Although the French loathe America’s commercialized culture – and will readily blow up the nearest McDonald’s to prove it – Epcot’s France is exactly that. Gone are the chain smokers, striking union workers and piles of dog crap on every sidewalk… all happily replaced by pastries, foie gras and champagne as far as the eye can see.
Years of icy foreign relations (e.g. accusations about cheese-eating surrender monkeys) melt away in the space of time it takes to pop a cork. Even the most hardline Francophobe will be declaring “détente” – up to (or even including) enjoying the performance of a mime.
No, really. By this point, those who’ve been keeping pace (counterclockwise) will have finished drinks in eight other countries (nine if they opted for the outpost!).

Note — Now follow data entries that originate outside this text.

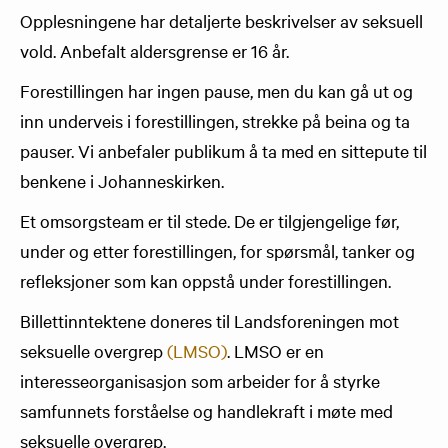
Opplesningene har detaljerte beskrivelser av seksuell
vold. Anbefalt aldersgrense er 16 år.
Forestillingen har ingen pause, men du kan gå ut og
inn underveis i forestillingen, strekke på beina og ta
pauser. Vi anbefaler publikum å ta med en sittepute til
benkene i Johanneskirken.
Et omsorgsteam er til stede. De er tilgjengelige før,
under og etter forestillingen, for spørsmål, tanker og
refleksjoner som kan oppstå under forestillingen.
Billettinntektene doneres til Landsforeningen mot
seksuelle overgrep
(LMSO)
. LMSO er en
interesseorganisasjon som arbeider for å styrke
samfunnets forståelse og handlekraft i møte med
seksuelle overgrep.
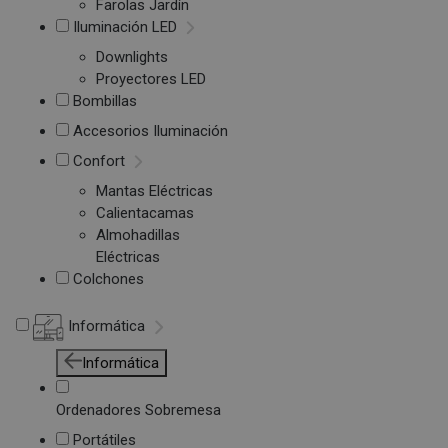
Farolas Jardín
Iluminación LED
Downlights
Proyectores LED
Bombillas
Accesorios Iluminación
Confort
Mantas Eléctricas
Calientacamas
Almohadillas
Eléctricas
Colchones
Informática
Informática
Ordenadores Sobremesa
Portátiles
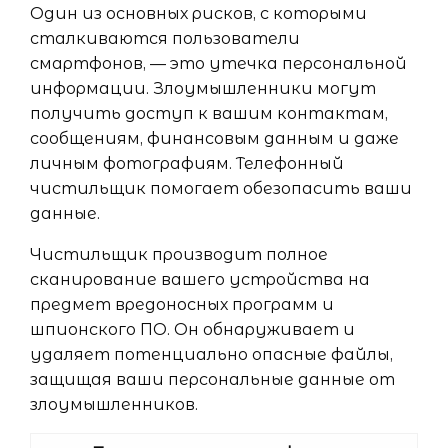
Один из основных рисков, с которыми
сталкиваются пользователи
смартфонов, — это утечка персональной
информации. Злоумышленники могут
получить доступ к вашим контактам,
сообщениям, финансовым данным и даже
личным фотографиям. Телефонный
чистильщик помогает обезопасить ваши
данные.
Чистильщик производит полное
сканирование вашего устройства на
предмет вредоносных программ и
шпионского ПО. Он обнаруживает и
удаляет потенциально опасные файлы,
защищая ваши персональные данные от
злоумышленников.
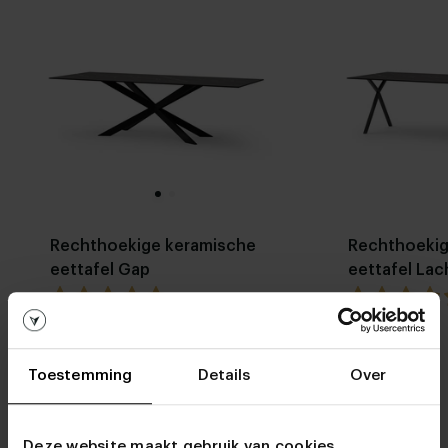
Rechthoekige keramische
Rechthoekig
eettafel Gap
eettafel La
5.0 / 1 recensies
Stel zelf
Opslaan
Opslaan
samen
Toestemming
Details
Over
Deze website maakt gebruik van cookies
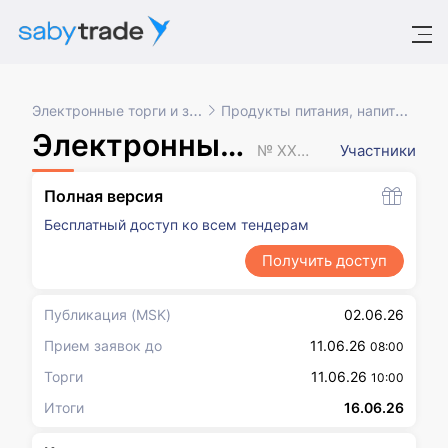
Электронные торги и закупки
Продукты питания, напитки, табак
Электронный аукцион
№ XXXXXXX
Участники
Полная версия
Бесплатный доступ ко всем тендерам
Получить доступ
Публикация
(MSK)
02.06.26
Прием заявок до
11.06.26
08:00
Торги
11.06.26
10:00
Итоги
16.06.26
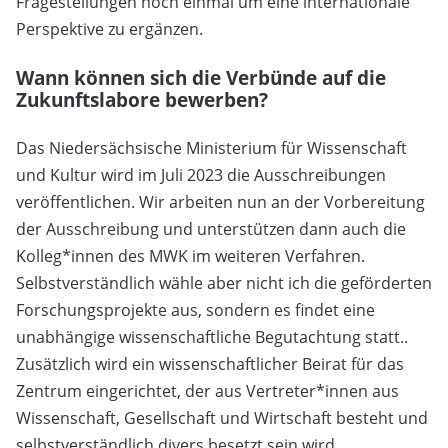
Fragestellungen noch einmal um eine internationale
Perspektive zu ergänzen.
Wann können sich die Verbünde auf die
Zukunftslabore bewerben?
Das Niedersächsische Ministerium für Wissenschaft
und Kultur wird im Juli 2023 die Ausschreibungen
veröffentlichen. Wir arbeiten nun an der Vorbereitung
der Ausschreibung und unterstützen dann auch die
Kolleg*innen des MWK im weiteren Verfahren.
Selbstverständlich wähle aber nicht ich die geförderten
Forschungsprojekte aus, sondern es findet eine
unabhängige wissenschaftliche Begutachtung statt..
Zusätzlich wird ein wissenschaftlicher Beirat für das
Zentrum eingerichtet, der aus Vertreter*innen aus
Wissenschaft, Gesellschaft und Wirtschaft besteht und
selbstverständlich divers besetzt sein wird.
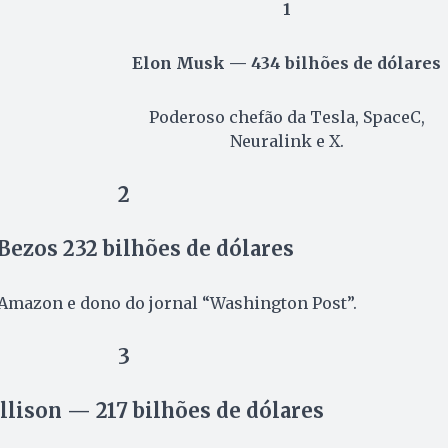
1
Elon Musk — 434 bilhões de dólares
Poderoso chefão da Tesla, SpaceC,
Neuralink e X.
2
 Bezos 232 bilhões de dólares
Amazon e dono do jornal “Washington Post”.
3
llison — 217 bilhões de dólares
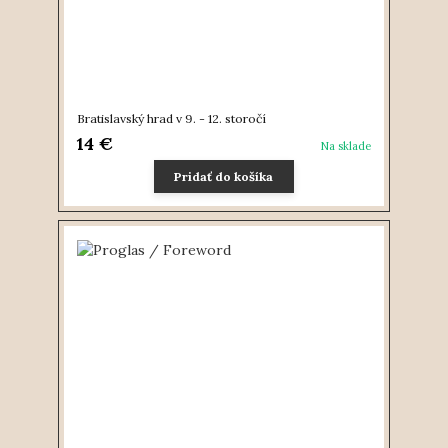
Bratislavský hrad v 9. - 12. storočí
14 €
Na sklade
Pridať do košíka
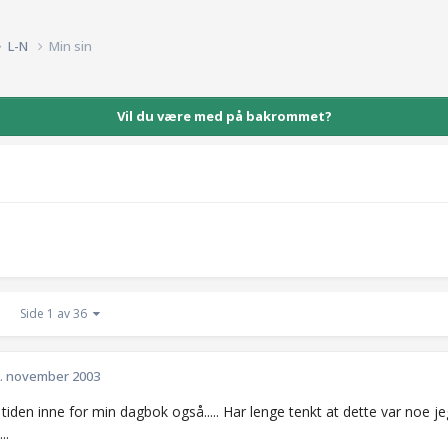
L-N
Min sin
Vil du være med på bakrommet?
Side 1 av 36
. november 2003
 tiden inne for min dagbok også..... Har lenge tenkt at dette var noe jeg
..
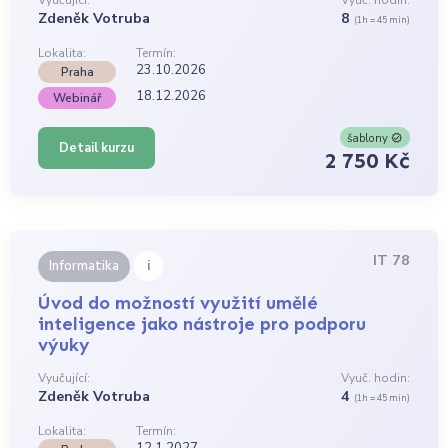
Vyučující:
Vyuč. hodin:
Zdeněk Votruba
8
(1h = 45 min)
Lokalita:
Termín:
23.10.2026
Praha
18.12.2026
Webinář
šablony
Detail kurzu
2 750 Kč
IT 78
i
Informatika
Úvod do možností využití umělé
inteligence jako nástroje pro podporu
výuky
Vyučující:
Vyuč. hodin:
Zdeněk Votruba
4
(1h = 45 min)
Lokalita:
Termín:
12.1.2027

Your travel companions who:
a. are dehydrated
b. have a low tolerance for alcohol
c. chose to upgrade to wine or liquor drinks, and/or
d. forgot to eat around the world
are now in a very happy place.
The timing of this blissful state of affairs works perfectly for the ladies of the group.
Charming French guys with yummy accents? Check!
Scary French girls with hairy armpits? Check!
Time to even the score.
But don’t spend too long hitting on random Epcot employees. This may be the last time your entire group is pictured in one photo. Savor the moment. It’s all downhill from here.